Alternativas para driblar os efeitos do avanço das variantes da Covid-19 no Brasil
Enviada em 28/09/2021
No livro “Utopia”, de Thomas More, é exposto um ambiente no qual a consciência coletiva e a eficiência do Estado são fundamentais para o avanço da nação. Fora da obra, as alternativas para driblar os efeitos do avanço das variantes da Covid-19 apresentam um obstáculo para a sociedade brasileira. Nesse sentido, em virtude da falta de sabadoria da população em cumprir a quarentena, como também a banalização do governo à questão, o problema é intensificado e agravado.
Em primeiro plano, é indubitável que a população não cumpra à risca os cuidados durante a quarentena. Desse modo, de acordo com a revista Veja, o Brasil virou campeão mundial da desordem da pandemia, por não respeitar o isolamento e não usar a máscara corretamente. Consequentemente, o vírus por estar em contato com muitos indivíduos sofre mutações para se manter mais forte, afetando então mais pessoas, tornando o nível de entubados maior, segundo pesquisadores do Instituto Butantan.

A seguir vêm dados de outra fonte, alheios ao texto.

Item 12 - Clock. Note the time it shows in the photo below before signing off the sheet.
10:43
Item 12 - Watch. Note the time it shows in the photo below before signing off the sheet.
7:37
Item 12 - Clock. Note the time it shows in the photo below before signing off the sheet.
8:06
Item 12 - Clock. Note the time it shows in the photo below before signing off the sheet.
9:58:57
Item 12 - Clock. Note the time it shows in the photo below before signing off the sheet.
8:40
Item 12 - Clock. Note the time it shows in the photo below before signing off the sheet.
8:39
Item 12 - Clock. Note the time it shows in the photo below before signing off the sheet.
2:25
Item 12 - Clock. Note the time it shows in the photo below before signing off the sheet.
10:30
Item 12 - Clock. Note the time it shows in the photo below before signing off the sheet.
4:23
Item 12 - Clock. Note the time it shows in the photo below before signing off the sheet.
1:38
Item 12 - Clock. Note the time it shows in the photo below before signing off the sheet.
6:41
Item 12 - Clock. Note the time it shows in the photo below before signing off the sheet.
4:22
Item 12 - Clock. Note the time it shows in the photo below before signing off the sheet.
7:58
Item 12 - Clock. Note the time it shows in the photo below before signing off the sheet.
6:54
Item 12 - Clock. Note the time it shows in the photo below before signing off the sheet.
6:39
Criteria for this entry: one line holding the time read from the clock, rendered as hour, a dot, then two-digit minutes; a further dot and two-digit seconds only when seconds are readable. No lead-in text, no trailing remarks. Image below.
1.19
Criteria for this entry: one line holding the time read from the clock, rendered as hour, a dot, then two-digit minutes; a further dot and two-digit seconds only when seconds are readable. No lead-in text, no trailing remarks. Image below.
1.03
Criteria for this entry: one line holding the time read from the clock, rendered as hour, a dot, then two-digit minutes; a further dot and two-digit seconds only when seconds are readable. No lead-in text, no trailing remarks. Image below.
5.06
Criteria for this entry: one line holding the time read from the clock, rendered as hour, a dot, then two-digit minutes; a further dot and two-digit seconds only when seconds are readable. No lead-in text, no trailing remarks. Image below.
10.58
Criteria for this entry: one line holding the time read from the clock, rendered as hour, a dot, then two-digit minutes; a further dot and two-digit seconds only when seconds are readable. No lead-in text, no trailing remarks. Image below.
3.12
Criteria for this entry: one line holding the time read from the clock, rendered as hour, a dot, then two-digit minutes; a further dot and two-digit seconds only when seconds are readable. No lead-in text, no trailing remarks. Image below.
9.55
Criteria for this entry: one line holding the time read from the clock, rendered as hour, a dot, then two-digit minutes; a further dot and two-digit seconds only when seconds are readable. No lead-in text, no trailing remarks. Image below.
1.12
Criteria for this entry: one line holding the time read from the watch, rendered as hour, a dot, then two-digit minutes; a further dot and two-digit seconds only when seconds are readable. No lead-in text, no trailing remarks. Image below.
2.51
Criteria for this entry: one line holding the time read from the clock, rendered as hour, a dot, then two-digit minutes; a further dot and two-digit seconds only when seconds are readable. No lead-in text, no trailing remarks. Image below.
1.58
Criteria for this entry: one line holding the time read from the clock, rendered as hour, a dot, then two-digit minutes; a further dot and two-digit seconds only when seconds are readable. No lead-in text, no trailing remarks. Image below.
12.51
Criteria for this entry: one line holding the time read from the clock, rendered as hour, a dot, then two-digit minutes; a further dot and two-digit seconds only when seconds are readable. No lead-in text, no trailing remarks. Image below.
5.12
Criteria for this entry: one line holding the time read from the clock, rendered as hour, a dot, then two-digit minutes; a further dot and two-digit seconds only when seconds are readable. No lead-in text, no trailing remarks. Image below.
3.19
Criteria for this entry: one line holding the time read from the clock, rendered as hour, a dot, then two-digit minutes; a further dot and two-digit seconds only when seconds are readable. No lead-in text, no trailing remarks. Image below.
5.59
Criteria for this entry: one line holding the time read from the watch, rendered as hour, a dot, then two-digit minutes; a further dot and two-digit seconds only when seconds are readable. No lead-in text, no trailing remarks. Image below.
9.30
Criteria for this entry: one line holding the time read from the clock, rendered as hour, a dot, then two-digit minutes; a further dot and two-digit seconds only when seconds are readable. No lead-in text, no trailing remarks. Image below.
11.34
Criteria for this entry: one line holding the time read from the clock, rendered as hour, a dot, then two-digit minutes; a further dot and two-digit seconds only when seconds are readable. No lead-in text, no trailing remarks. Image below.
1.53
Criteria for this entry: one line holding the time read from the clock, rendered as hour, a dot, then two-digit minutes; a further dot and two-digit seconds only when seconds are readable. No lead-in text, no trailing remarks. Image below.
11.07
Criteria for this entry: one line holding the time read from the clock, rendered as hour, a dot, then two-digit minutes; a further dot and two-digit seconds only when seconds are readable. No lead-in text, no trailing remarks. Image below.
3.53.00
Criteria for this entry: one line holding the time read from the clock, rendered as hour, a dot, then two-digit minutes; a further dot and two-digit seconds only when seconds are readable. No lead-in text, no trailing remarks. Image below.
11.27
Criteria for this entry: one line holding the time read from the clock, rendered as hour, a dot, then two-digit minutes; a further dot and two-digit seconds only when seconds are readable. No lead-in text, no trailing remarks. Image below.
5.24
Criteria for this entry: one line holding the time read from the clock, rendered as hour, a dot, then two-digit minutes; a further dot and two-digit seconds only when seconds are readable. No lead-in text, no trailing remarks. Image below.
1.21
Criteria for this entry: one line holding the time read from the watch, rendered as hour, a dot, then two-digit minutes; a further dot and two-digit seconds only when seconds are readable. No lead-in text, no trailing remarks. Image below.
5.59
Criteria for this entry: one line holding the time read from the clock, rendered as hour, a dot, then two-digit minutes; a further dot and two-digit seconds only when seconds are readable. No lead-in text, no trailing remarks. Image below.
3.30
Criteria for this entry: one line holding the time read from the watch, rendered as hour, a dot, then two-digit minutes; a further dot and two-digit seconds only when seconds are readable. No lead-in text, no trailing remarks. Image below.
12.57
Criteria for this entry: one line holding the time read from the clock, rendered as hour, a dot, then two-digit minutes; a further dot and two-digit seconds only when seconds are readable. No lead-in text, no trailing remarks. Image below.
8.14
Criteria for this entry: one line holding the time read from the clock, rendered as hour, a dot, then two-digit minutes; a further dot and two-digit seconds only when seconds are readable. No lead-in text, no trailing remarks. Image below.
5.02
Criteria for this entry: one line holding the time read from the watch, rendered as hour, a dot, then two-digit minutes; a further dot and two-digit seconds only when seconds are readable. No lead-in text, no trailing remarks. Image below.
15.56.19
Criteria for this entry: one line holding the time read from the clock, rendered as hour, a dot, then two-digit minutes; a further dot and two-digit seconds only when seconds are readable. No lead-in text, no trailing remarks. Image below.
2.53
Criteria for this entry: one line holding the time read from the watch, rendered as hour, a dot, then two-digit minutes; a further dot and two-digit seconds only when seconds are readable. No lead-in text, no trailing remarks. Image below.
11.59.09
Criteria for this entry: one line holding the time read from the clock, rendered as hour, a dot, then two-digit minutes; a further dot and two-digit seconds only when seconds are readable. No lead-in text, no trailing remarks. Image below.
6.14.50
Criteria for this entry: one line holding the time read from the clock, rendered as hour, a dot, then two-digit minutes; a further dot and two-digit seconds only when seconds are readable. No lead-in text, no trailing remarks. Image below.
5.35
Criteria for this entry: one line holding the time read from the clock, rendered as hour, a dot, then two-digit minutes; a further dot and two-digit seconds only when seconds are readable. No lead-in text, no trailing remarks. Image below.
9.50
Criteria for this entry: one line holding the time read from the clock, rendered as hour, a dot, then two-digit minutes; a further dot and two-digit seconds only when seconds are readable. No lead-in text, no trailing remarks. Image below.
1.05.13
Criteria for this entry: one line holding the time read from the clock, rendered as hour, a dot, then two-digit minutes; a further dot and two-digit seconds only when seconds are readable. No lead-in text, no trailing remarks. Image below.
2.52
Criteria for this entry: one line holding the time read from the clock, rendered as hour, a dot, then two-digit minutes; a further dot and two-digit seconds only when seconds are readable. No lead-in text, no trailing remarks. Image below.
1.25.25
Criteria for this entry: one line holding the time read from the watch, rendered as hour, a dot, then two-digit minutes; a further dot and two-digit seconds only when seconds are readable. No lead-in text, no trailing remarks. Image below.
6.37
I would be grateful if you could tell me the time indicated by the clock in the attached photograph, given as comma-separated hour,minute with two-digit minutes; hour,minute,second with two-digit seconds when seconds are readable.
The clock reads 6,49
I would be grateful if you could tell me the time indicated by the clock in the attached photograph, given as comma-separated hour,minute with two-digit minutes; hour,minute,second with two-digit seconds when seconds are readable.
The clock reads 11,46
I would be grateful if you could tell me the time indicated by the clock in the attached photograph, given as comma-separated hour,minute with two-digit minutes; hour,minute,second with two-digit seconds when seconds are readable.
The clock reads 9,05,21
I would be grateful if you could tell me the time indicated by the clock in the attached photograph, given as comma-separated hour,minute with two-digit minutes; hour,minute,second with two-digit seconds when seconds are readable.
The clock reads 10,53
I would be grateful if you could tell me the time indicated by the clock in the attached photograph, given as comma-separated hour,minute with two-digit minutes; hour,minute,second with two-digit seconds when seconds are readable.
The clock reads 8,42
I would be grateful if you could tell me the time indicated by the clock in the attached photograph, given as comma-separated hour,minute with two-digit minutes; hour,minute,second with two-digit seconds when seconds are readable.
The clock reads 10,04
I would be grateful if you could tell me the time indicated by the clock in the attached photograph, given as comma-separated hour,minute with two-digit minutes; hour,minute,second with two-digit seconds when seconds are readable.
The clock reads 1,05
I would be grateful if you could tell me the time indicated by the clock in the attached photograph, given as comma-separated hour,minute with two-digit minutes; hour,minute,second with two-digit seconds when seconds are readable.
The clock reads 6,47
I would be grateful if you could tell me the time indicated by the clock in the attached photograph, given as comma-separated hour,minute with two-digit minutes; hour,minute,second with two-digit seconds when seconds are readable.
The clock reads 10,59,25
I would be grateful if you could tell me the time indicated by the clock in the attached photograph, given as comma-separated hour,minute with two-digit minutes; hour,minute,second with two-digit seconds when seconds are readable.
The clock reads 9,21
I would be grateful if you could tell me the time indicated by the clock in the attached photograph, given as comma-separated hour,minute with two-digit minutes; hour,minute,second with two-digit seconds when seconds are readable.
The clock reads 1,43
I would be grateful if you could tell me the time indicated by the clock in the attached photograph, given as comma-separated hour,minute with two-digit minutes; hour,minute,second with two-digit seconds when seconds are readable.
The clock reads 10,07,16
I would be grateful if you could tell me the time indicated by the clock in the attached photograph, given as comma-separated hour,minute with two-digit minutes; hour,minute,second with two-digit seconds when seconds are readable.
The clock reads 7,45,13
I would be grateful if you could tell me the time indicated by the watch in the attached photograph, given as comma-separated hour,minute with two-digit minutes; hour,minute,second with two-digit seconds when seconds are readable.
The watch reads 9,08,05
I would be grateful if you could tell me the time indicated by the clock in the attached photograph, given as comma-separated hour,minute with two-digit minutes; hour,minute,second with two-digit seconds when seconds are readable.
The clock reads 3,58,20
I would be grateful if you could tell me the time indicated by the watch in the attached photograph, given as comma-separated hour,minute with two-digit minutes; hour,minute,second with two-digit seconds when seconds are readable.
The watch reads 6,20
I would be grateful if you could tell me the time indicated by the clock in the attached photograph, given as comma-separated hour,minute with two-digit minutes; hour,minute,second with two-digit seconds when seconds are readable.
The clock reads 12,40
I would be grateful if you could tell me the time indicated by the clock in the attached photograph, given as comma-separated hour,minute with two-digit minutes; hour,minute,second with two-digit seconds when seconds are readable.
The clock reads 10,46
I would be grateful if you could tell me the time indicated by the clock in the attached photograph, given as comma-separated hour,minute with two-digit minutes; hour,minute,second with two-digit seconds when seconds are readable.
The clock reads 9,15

Outrossim, é notório que a banalização do governo acarreta o maior número de variantes. Posto que, conforme o Uol notícias, países que estão tomando os devidos cuidados como a Nova Zelândia, apresentam menor número de variantes no país. Por outro lado, o Brasil teve por volta de 80 variantes do novo coronavírus identificadas até o segundo semestre de 2021. Dessa forma, é visível que o governo não cumpre efetivamente a promessa de proteger os brasileiros em relação à saúde, visto que, o país chegou a marca de 525 mil mortos durante a pandemia.
Em vista dos fatos supracitados, faz-se necessárias medidas que driblem os efeitos das variantes da Covid-19 no Brasil. Por conseguinte, cabe ao governo federal, juntamente ao Ministério da Saúde, cumprir com o direito do cidadão que assegura a saúde da população, por meio de multas para as pessoas que não cumprirem o distanciamento, como também o não uso da máscara em lugares públicos, a fim de evitar o contato de contaminados com outras pessoas. Não apenas, a conscientização nas redes sociais para que os brasileiros entendam de fato a gravidade da doença. Em síntese, criar uma consciência coletiva e contar com a eficiência do Estado como em “Utopia” de Thomas More, para diminuir os avanços das variantes do vírus no país.